_Task objective_.
Please reproduce, word for word, the section of the Volvo V60 Plug-in Hybrid article below that opens with the words containing "The Plug-in Hybrid, which" and closes with "energy supplier Vattenfall.".

:: Source passage ::

Volvo V60 Plug-In Hybrid
22nd February, 2011
At Switzerland's 2011 Geneva Motor Show, Volvo Cars will
unveil the V60 Plug-in Hybrid, a virtually production-ready car with an average fuel consumption of 1.9
l/100 km and CO2 emissions below 50 g/km.
The Plug-in Hybrid, which will be launched on the market in 2012, is the result of close cooperation
between Volvo Cars and Swedish energy supplier Vattenfall.
"No industry or organisation can tackle the climate challenge all by itself. It is our mission to
develop carbon dioxide-lean cars, but a sustainable future must be created jointly by everyone in
society. This project shows how cooperation between experts in different areas brings us closer to the
transition from individually carbon dioxide-lean products to a climate-smart lifestyle," says
Stefan Jacoby, President and CEO of Volvo Cars, who seemingly believes there is an element of truth in
the prospect that Earth's climate may be changing.
In January 2007, Volvo Cars and Vattenfall launched an industrial partnership that aimed to test
and develop plug-in technology. This collaborative approach resulted in the foundation of a jointly
owned company - V2 Plug-in-Hybrid Vehicle Partnership.
Half the CO2 emissions, full driving pleasure
Development work has been jointly financed. Now the project is on the threshold of introducing a
diesel plug-in hybrid. It's a concept that gives the owner access to the very best properties of both
an electric car and a diesel-powered vehicle: very low fuel consumption and CO2 levels, combined with
long range and high performance.
"One important aspect of the project was to retain the Volvo V60's excellent driving pleasure,
high safety standard and luxurious comfort. At the same time, average CO2 emissions and fuel
consumption will be halved compared with what is available on the market today," says Stefan Jacoby,
and adds: "We're taking a giant step forward towards our "DRIVe Towards Zero" vision, that is to say
the hunt for zero emissions. In fact, when the V60 Plug-in Hybrid is run solely on electricity and
recharged using renewable energy, we've already reached that goal."

:::
:: Dataset content ::

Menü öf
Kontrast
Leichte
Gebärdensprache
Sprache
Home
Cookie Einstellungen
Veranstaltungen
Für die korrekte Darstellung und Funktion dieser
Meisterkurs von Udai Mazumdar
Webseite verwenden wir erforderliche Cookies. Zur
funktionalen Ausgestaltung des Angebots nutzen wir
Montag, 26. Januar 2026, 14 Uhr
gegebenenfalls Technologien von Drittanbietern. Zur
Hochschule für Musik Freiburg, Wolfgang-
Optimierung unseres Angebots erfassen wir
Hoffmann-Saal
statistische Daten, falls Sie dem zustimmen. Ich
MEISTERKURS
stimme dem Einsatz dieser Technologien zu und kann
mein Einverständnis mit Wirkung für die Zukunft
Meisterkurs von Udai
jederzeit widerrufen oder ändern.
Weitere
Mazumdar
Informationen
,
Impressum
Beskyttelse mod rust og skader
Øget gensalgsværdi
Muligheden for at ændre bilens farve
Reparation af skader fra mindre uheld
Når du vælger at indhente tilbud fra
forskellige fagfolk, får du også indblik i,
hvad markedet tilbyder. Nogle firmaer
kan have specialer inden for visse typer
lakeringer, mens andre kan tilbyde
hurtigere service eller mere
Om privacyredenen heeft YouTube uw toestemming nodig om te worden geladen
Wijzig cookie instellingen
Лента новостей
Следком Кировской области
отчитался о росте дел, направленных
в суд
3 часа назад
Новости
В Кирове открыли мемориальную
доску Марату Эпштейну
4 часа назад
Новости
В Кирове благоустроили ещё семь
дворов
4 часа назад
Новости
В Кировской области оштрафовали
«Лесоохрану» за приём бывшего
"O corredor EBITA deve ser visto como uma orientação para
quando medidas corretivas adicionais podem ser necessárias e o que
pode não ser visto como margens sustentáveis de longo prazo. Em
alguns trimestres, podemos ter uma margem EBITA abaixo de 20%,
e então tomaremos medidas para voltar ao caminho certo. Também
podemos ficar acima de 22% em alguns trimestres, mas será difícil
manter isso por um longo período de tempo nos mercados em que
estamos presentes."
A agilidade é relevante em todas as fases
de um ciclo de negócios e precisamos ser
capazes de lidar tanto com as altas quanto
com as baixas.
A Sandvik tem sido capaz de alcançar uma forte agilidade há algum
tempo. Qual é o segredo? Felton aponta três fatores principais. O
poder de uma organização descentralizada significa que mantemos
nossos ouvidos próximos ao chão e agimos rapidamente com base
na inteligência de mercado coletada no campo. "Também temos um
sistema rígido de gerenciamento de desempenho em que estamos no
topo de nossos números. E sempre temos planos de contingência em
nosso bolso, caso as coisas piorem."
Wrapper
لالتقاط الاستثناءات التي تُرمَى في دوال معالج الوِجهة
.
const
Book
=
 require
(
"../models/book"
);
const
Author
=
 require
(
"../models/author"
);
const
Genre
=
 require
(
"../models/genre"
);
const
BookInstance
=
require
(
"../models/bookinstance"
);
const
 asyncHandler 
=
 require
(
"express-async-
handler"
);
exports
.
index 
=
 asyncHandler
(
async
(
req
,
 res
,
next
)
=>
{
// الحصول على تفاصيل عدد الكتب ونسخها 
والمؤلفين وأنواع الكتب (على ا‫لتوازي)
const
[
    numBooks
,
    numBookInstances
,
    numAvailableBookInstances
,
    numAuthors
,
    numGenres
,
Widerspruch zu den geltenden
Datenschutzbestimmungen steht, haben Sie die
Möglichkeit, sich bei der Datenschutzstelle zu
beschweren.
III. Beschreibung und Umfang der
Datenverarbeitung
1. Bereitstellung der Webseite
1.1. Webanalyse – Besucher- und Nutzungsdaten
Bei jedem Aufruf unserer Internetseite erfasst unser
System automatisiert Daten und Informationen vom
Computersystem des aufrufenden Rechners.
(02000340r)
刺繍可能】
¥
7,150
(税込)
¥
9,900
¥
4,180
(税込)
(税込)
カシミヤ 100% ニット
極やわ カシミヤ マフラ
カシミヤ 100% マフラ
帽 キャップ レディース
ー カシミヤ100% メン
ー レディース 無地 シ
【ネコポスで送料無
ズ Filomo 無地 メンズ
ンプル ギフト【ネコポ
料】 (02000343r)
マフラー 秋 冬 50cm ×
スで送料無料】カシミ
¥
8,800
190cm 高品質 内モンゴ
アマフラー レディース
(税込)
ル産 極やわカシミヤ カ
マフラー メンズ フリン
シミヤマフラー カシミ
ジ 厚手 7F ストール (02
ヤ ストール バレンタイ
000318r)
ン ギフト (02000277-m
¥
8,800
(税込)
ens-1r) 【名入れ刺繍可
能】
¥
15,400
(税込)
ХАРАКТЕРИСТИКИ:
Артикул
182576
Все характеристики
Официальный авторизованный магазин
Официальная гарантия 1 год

:::

_Answer to this task_.
The Plug-in Hybrid, which will be launched on the market in 2012, is the result of close cooperation
between Volvo Cars and Swedish energy supplier Vattenfall.